Although I do not normally stock them, there are plenty of other materials that are available for scales, so if you are making your own items then you may want to use something else.
Most likely it will be a metal, and although some metals are softer and will punch more smoothly it's best to assume that it may have a rough edge that can wear on the yarn. Many metals are more reactive than aluminium and will react even in damp environments. Look up your metal and find out general information about how it will act if you get it wet. If unsure, make every effort to avoid getting it wet, dry it quickly, and to keep it away from damp atmospheres.
Some other materials are technically armour grade. However, if you knit them into fabric, your item will not be armour grade as they can shift too easily past each other. If a scale claims to be armour grade then you can be confident that it shouldn't dent if hit, however the flexibility of the knitted base means it will not afford you any protection and you will almost certainly bruise or worse.
Special Item Considerations
Yarn only items are safely covered by other areas, however there are a few things that need a little extra care.
The pangolin, like the baby dragon, is also stuffed, and is a lot chubbier. The pangolin is probably at the most danger from getting wet as the stuffing inside is quite bulky, and even if you dry the surface the inside may still hold some water for a long time after, which aside from standard damp concerns can cause discolouration and reactions in the scales. It's best to make sure the pangolin does not get wet, or if it does to allow it to dry thoroughly for several days minimum in a very dry place.

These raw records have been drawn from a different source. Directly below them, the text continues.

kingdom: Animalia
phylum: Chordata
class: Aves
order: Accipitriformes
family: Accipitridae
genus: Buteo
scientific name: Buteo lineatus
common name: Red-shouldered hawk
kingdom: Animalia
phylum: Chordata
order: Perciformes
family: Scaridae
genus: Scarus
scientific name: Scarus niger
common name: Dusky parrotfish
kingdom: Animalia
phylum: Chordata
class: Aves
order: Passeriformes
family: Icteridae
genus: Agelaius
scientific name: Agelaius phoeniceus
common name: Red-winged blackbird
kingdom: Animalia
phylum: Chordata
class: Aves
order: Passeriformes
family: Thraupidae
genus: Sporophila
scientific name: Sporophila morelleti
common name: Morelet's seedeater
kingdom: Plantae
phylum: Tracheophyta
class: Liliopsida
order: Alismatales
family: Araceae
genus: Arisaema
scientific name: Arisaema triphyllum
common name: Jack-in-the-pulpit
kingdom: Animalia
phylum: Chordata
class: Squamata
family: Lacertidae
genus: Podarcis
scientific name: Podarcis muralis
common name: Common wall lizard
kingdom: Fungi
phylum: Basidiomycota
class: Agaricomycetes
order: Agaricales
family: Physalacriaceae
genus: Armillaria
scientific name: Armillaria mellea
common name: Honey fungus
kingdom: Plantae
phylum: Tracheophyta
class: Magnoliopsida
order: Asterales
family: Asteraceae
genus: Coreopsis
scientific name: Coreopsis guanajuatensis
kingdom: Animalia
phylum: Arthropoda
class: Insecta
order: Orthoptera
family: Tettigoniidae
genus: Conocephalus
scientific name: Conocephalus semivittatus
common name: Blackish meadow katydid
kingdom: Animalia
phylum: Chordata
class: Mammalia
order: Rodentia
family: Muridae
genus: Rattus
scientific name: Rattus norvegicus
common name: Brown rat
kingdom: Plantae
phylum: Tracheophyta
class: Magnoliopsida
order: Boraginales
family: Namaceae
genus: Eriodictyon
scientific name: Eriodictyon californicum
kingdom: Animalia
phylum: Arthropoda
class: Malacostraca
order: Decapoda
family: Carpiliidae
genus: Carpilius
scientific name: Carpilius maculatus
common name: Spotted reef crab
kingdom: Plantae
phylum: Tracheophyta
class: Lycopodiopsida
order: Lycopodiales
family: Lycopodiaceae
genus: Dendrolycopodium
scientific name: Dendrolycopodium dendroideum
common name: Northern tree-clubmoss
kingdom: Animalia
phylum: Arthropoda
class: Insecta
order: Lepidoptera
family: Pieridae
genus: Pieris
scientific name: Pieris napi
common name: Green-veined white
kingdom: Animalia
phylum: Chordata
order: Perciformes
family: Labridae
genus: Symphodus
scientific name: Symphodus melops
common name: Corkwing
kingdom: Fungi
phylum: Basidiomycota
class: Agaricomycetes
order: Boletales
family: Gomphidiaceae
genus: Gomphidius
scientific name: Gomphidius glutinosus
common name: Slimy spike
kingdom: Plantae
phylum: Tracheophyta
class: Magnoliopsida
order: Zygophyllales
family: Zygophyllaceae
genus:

*Actually avoid feeding your scaly critters at all, they don't know how to eat regular food and they'll just make a mess. Your scaly animal will hunt down suitable food for itself when you're not looking.
When you're planning to knit an item, you want it to last as well as possible. There are a few things you can do to help your item work at its best.
Use the strongest, thickest yarn suitable for your project. The patterns available here all recommend aran or worsted weight, because this is the best compromise between strength, holding power, and ease of knitting. If you want to make a particularly heavy duty item and have the time to work with more awkward yarn, something chunky will improve the life of your item. A thicker yarn holds the scales down more firmly, so they won't move around which in turn reduces wear (particularly with metal scales' punched holes). The thicker yarn can also take more wear intrinsically.
I personally favour James C Brett's Marble Chunky, as it's structure is particularly suited for long wearing. The yarn has two thick ply twisted around each other, each with a strong core thread; the coloured yarn visible is not structurally integral, and provides a thick barrier of protection to the inner core. Any normal chunky yarn is generally good, if you are comfortable working with such a thick yarn on small needles (you may need to switch the needles down a size to make sure you keep gauge) and pulling it through the small holes in the scales.
If your item is likely to receive heavy wear you may want to choose plastic scales, or use a small round file to manually smooth each individual scale. If you do this, be careful not to damage the colouring too much! If your item might get wet, you're best to use the plastic scales, which are much more suitable for wet conditions.
If you think you might get ambushed by a medieval knight while wearing your item, consider using armour grade scales. They may not give you much protection (although it's probably better than nothing) but it will ensure that once you've defeated your foe your item should not have been substantially damaged.
If a scale does not explicitly state that it is armour grade, assume it is not.